Description
I am trying the cuda
branch (currently at 38ec8bf8f2c) and I can compile and run the simple application from the "getting started" guide.
However, the behaviour of the plugin system does not seem to match what is documented.
According to the guide,
the CUDA backend must be selected at runtime using the SYCL_BE environment variable.
SYCL_BE=PI_CUDA ./simple-sycl-app-cuda.exe
However, setting the SYCL_BE
variable does not seem to make any difference.
Let's build the simple application (I've added a print out of the device being used):
$ build/bin/clang++ -fsycl -fsycl-targets=spir64-unknown-linux-sycldevice -Wno-unknown-cuda-version simple-sycl-app.cpp -o simple-sycl-app-opencl
Check the available devices:
$ clinfo -l
Platform #0: Intel(R) OpenCL HD Graphics
`-- Device #0: Intel(R) Gen9 HD Graphics NEO
Platform #1: Intel(R) OpenCL
`-- Device #0: Intel(R) Core(TM) i9-9900K CPU @ 3.60GHz
(there's a Tesla K40 as well, but the NVIDIA ICD has been removed to avoid even more confusion)
And run with no SYCL_BE
variable:
$ ./simple-sycl-app-opencl
Running on SYCL device Intel(R) Gen9 HD Graphics NEO, driver version 20.06.15619
The results are correct!
Set the OpenCL backend:
$ SYCL_BE=PI_OPENCL ./simple-sycl-app-opencl
Running on SYCL device Intel(R) Gen9 HD Graphics NEO, driver version 20.06.15619
The results are correct!
OK, so far so good. Now with the CUDA backend:
$ SYCL_BE=PI_CUDA ./simple-sycl-app-opencl
Running on SYCL device Intel(R) Gen9 HD Graphics NEO, driver version 20.06.15619
The results are correct!
Ehm, what ?
Something similar happens with the CUDA backend.
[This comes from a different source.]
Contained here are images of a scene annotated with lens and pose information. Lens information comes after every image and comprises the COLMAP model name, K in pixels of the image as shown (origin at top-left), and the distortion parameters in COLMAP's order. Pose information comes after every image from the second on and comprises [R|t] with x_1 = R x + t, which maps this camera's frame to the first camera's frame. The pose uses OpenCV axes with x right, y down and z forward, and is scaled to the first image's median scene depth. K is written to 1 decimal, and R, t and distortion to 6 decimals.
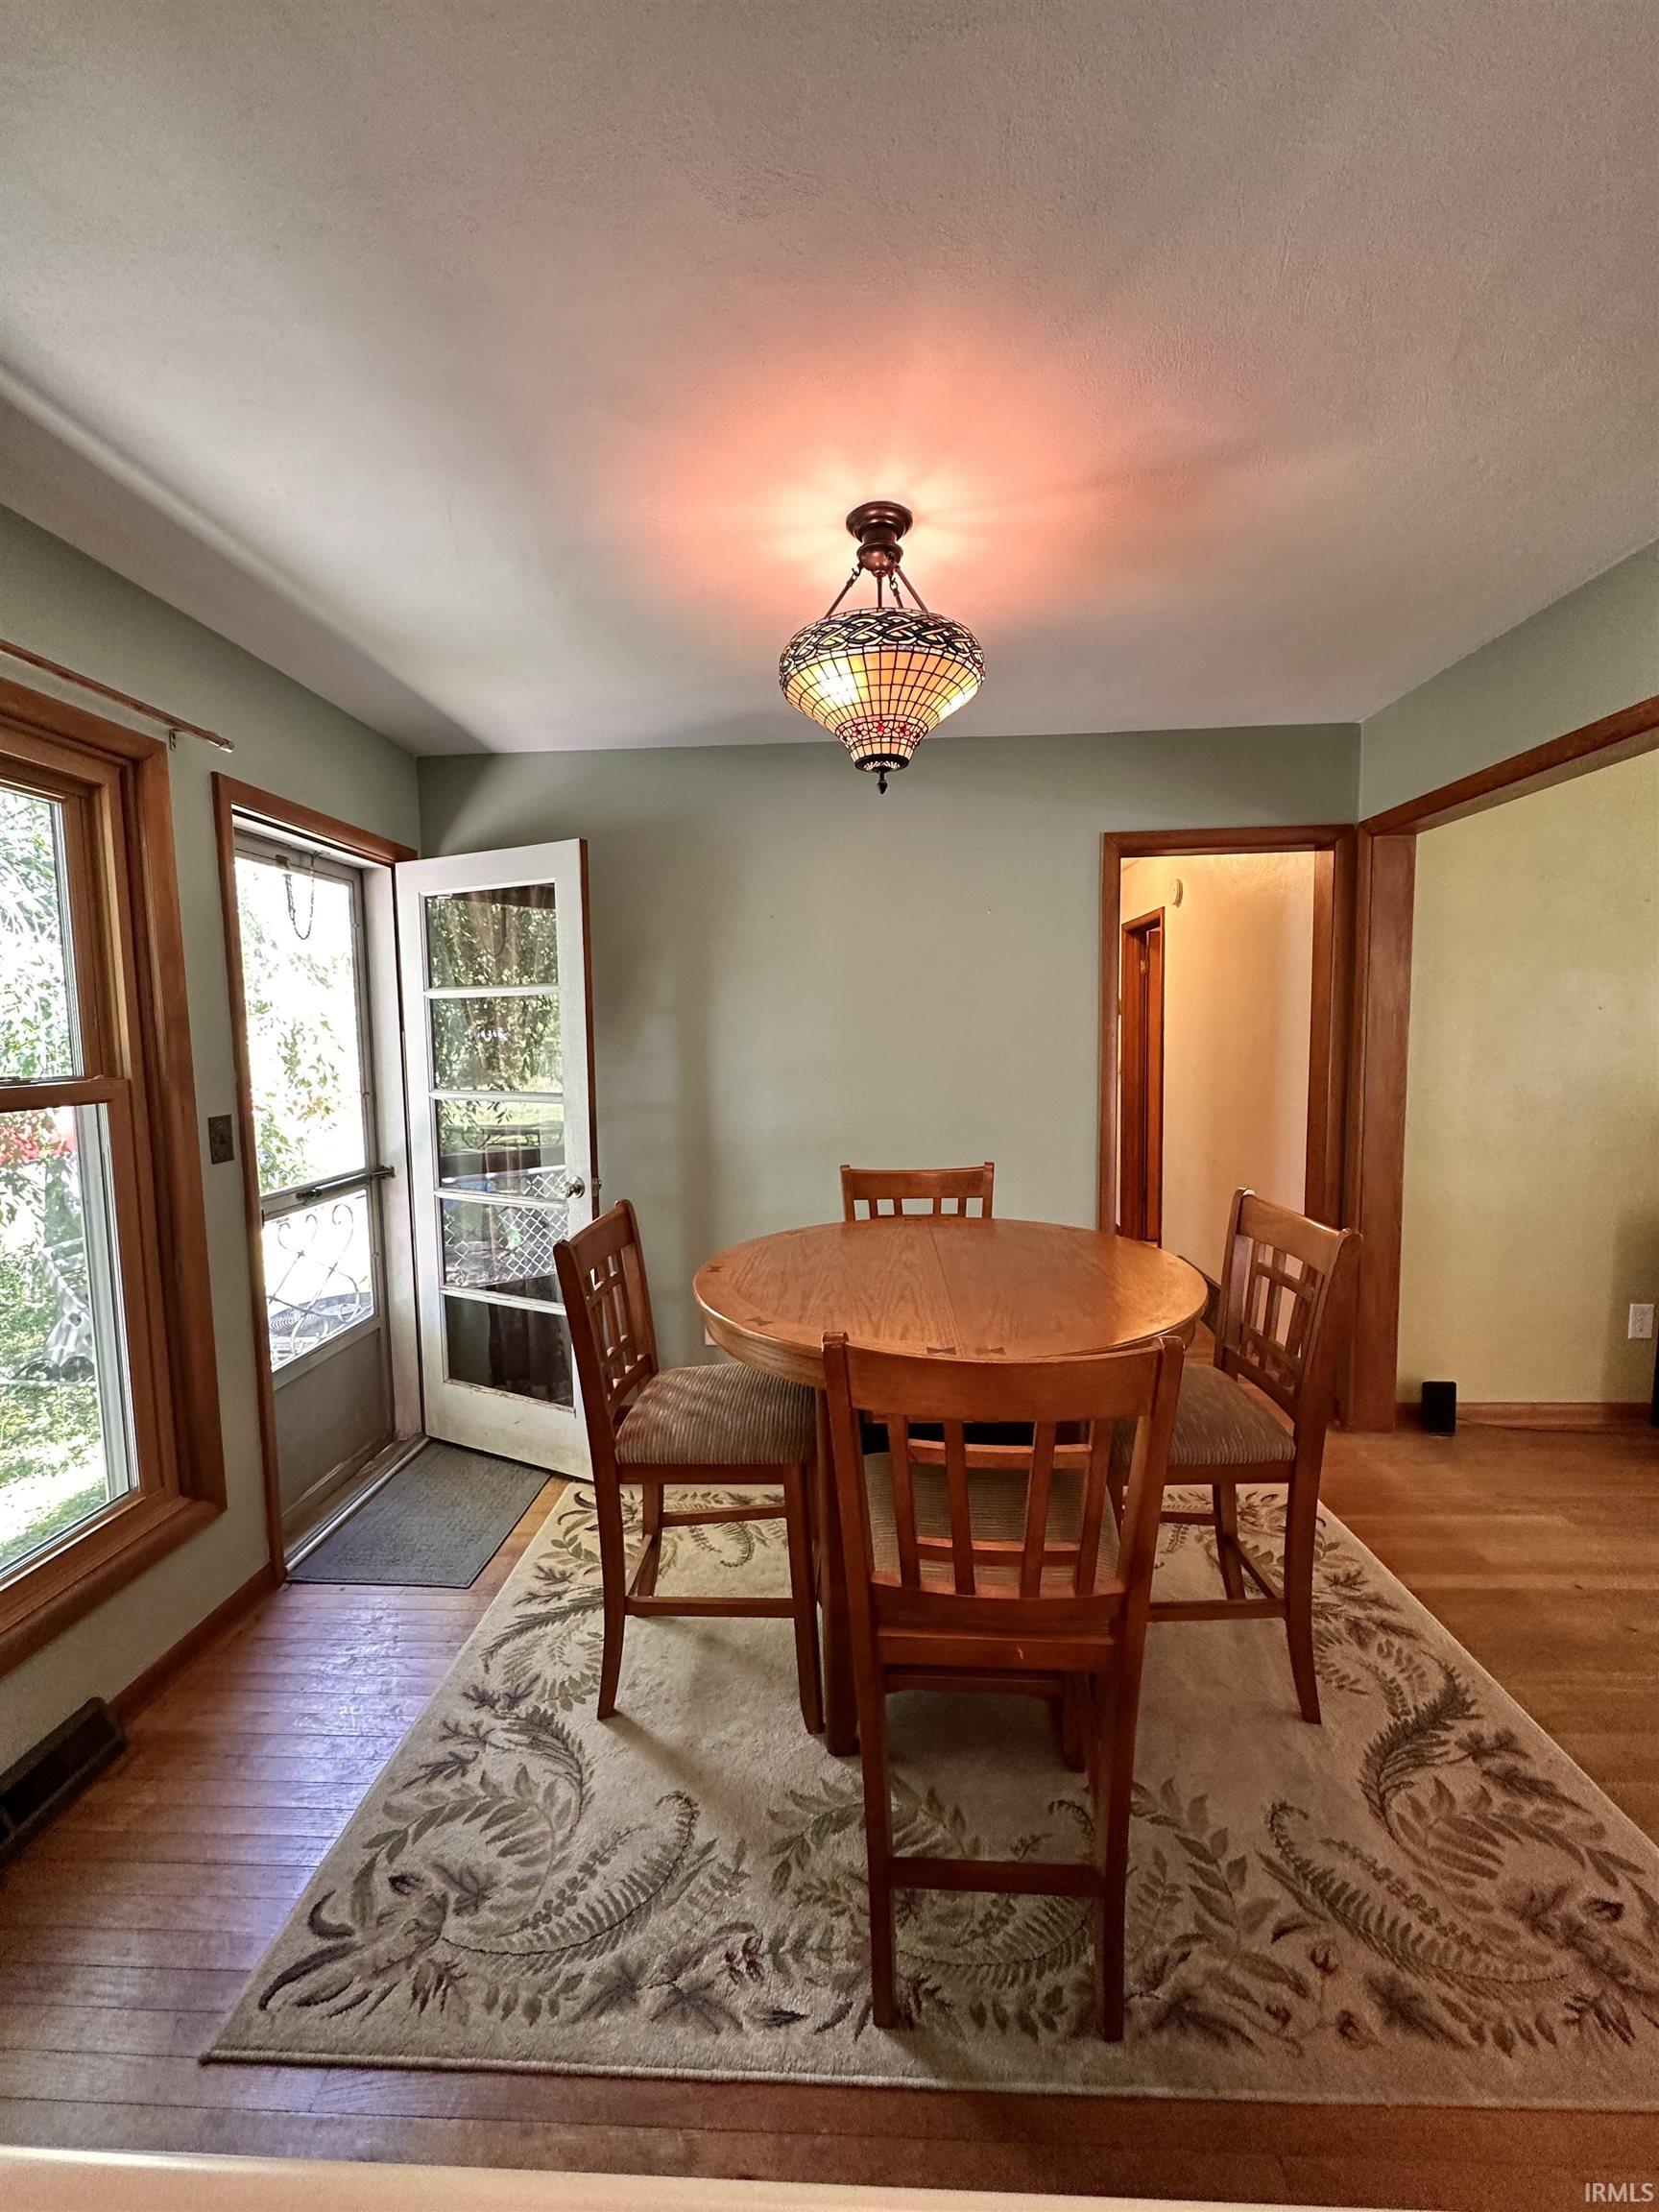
lens RADIAL K [[889.0, 0, 833.0], [0, 889.0, 1104.9], [0, 0, 1]] dist [-0.002559, 0.001293]
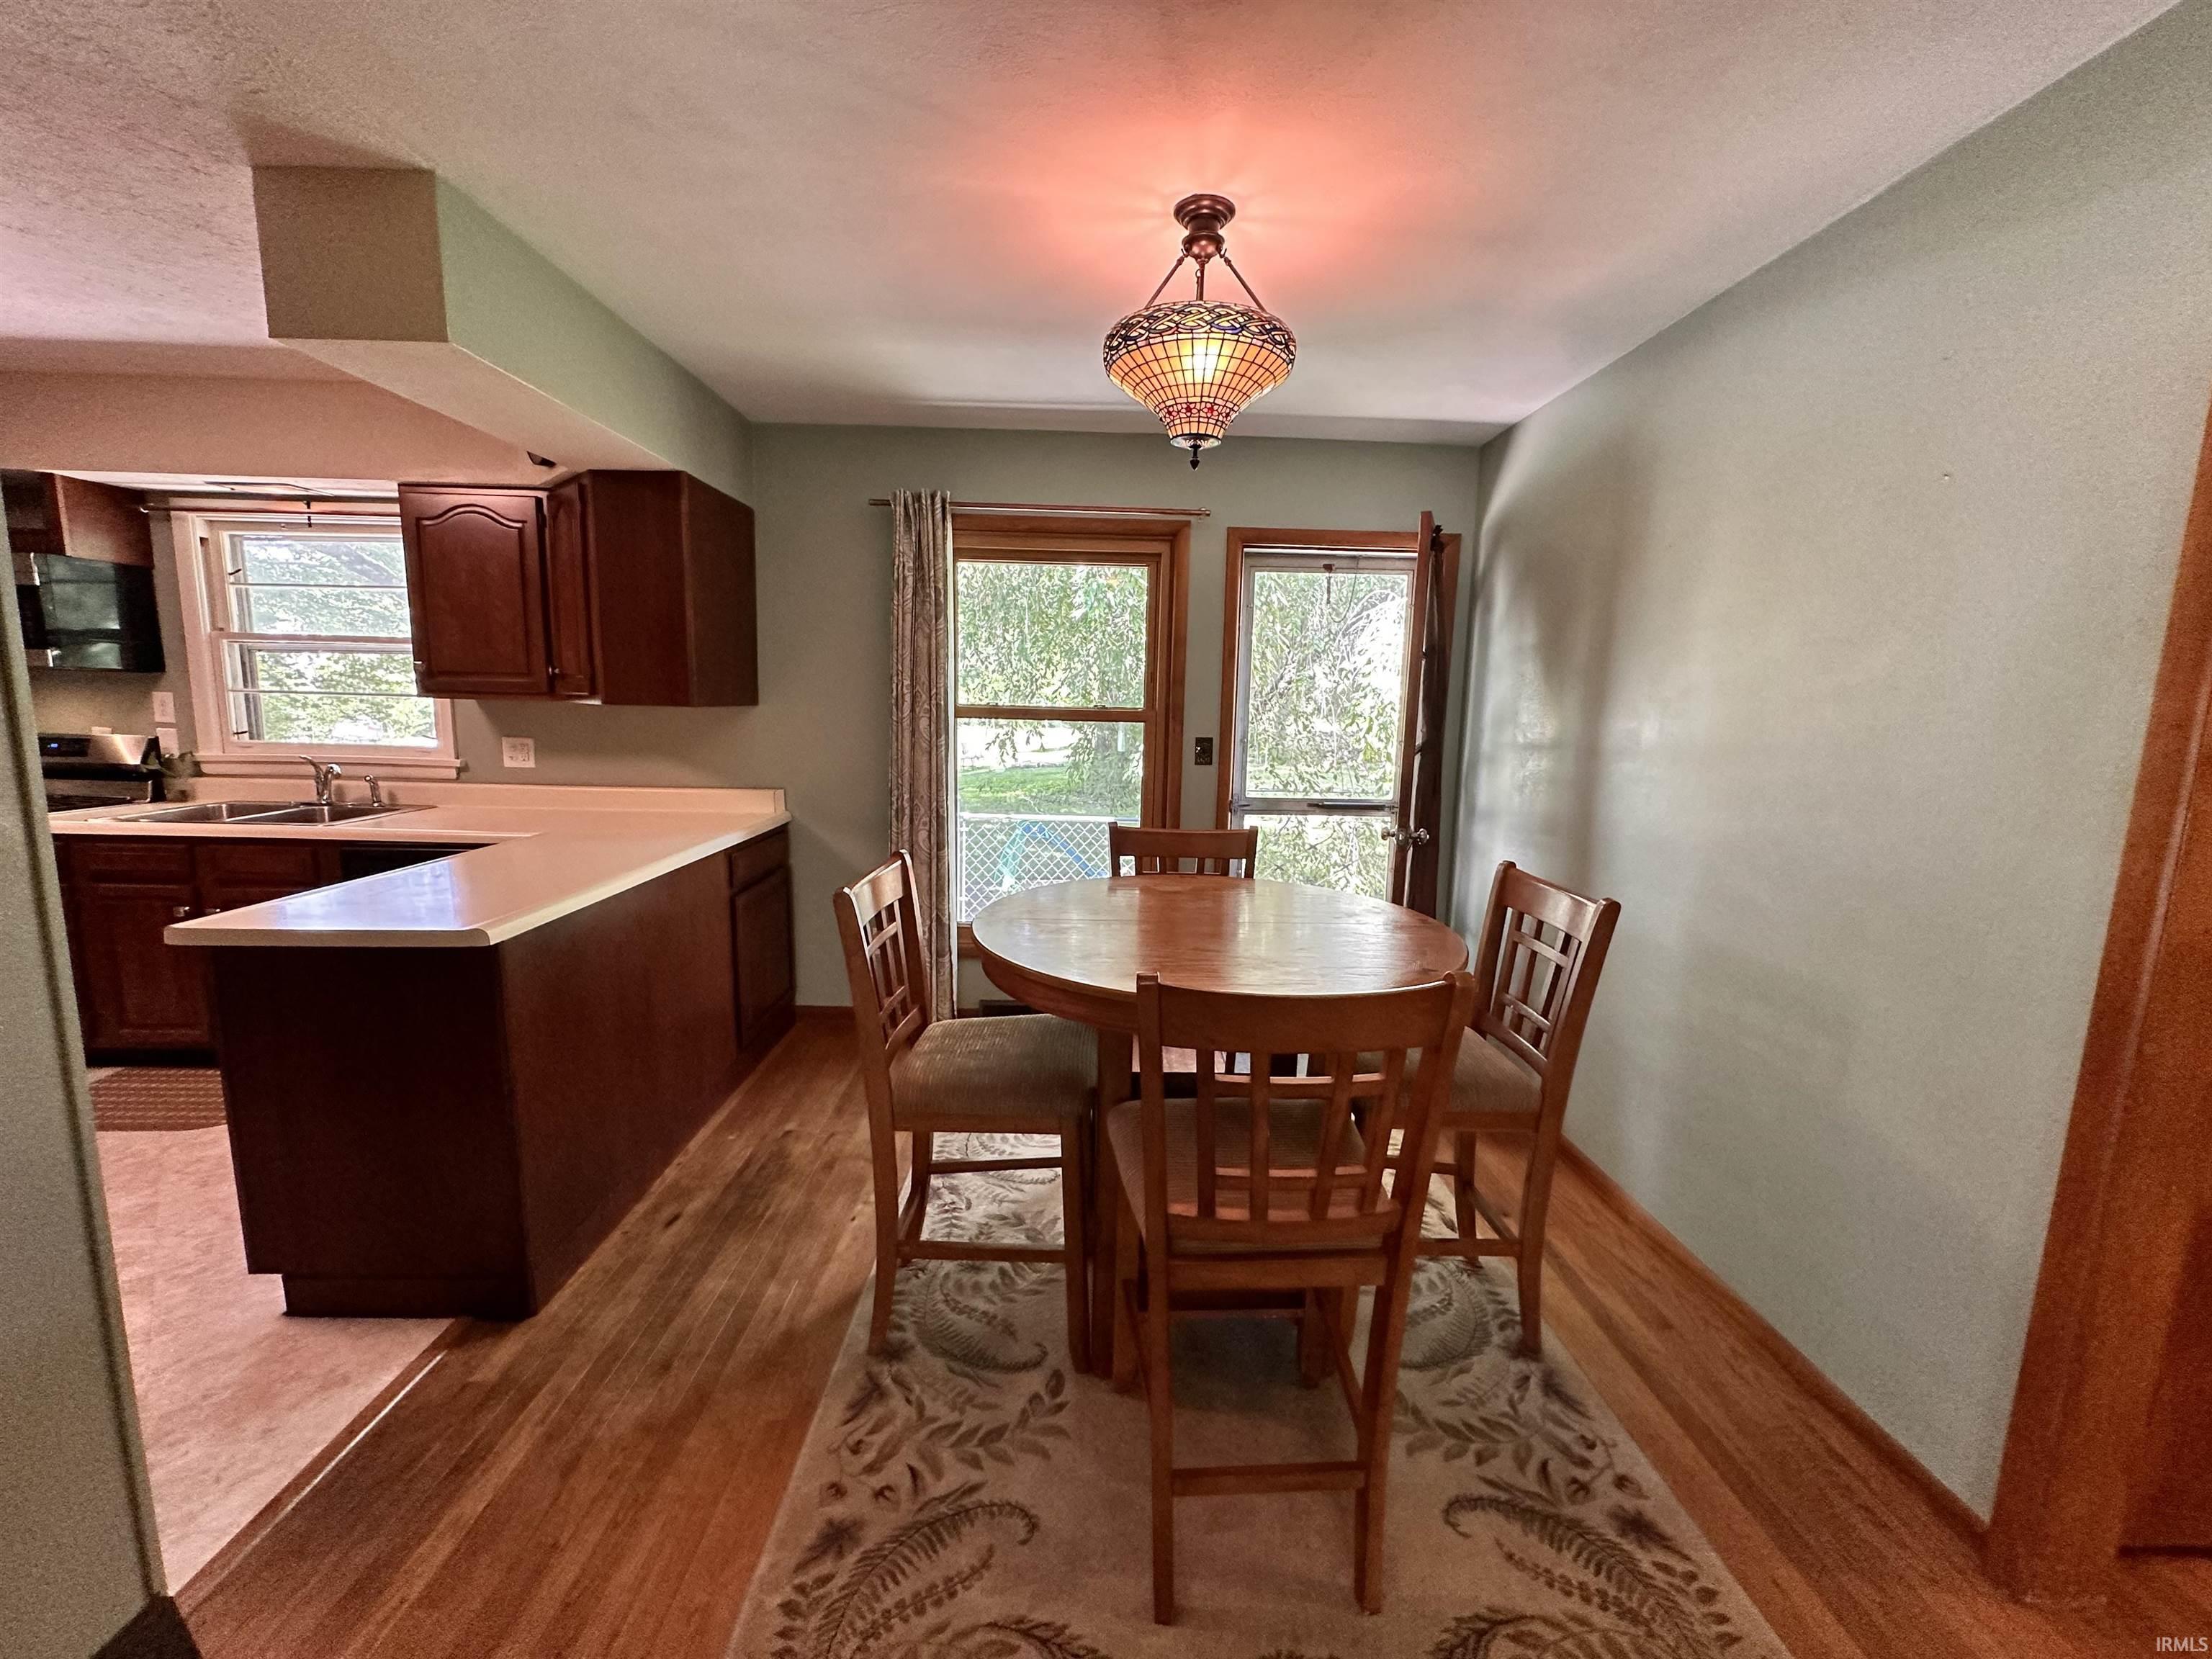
lens RADIAL K [[889.0, 0, 1109.8], [0, 889.0, 824.4], [0, 0, 1]] dist [-0.002559, 0.001293]
pose [[0.061630, 0.160880, -0.985048, 1.291032], [-0.107505, 0.982252, 0.153697, -0.086219], [0.992293, 0.096425, 0.077831, 0.917615]]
Let's rebuild the application with CUDA support:
$ build/bin/clang++ -fsycl -fsycl-targets=nvptx64-nvidia-cuda-sycldevice -Wno-unknown-cuda-version simple-sycl-app.cpp -o simple-sycl-app-cuda
Try with the default selector:
$ ./simple-sycl-app-cuda
Running on SYCL device Intel(R) Gen9 HD Graphics NEO, driver version 20.06.15619
terminate called after throwing an instance of 'cl::sycl::runtime_error'
what(): OpenCL API failed. OpenCL API returns: -42 (CL_INVALID_BINARY) -42 (CL_INVALID_BINARY)
Aborted (core dumped)
That didn't work... maybe setting the plugin explicitly ?
$ SYCL_BE=PI_CUDA ./simple-sycl-app-cuda
Running on SYCL device Intel(R) Gen9 HD Graphics NEO, driver version 20.06.15619
terminate called after throwing an instance of 'cl::sycl::runtime_error'
what(): OpenCL API failed. OpenCL API returns: -42 (CL_INVALID_BINARY) -42 (CL_INVALID_BINARY)
Aborted (core dumped)
Nope.
OK, remove all ICDs and try again:
$ OCL_ICD_VENDORS= SYCL_BE=PI_CUDA ./simple-sycl-app-cuda
Running on SYCL device Tesla K40c, driver version CUDA 10.20
The results are correct!
So, it does work.
And without the SYCL_BE
variable ?
$ OCL_ICD_VENDORS= ./simple-sycl-app-cuda
Running on SYCL device Tesla K40c, driver version CUDA 10.20
The results are correct!
Still works.
What if I force the OpenCL plugin ?
$ OCL_ICD_VENDORS= SYCL_BE=PI_OPENCL ./simple-sycl-app-cuda
Running on SYCL device Tesla K40c, driver version CUDA 10.20
The results are correct!
It still works !
So, it seems that the SYCL_BE
variable is not needed any more, and in fact it is mostly ignored:
$ OCL_ICD_VENDORS= SYCL_BE=PI_IS_314 ./simple-sycl-app-cuda
Running on SYCL device Tesla K40c, driver version CUDA 10.20
The results are correct!
The only value with any effect seems to be PI_OTHER
:
$ OCL_ICD_VENDORS= SYCL_BE=PI_OTHER ./simple-sycl-app-cuda
pi_die: Unknown SYCL_BE
terminate called without an active exception
Aborted (core dumped)
An other interesting and possibly undocumented result: it looks like it is possible to build a binary that supports both OpenCL and CUDA backends:
$ build/bin/clang++ -fsycl -fsycl-targets=nvptx64-nvidia-cuda-sycldevice,spir64-unknown-linux-sycldevice -Wno-unknown-cuda-version simple-sycl-app.cpp -o simple-sycl-app
$ ./simple-sycl-app
Running on SYCL device Intel(R) Gen9 HD Graphics NEO, driver version 20.06.15619
The results are correct!
$ OCL_ICD_VENDORS= ./simple-sycl-app
Running on SYCL device Tesla K40c, driver version CUDA 10.20
The results are correct!
Magic !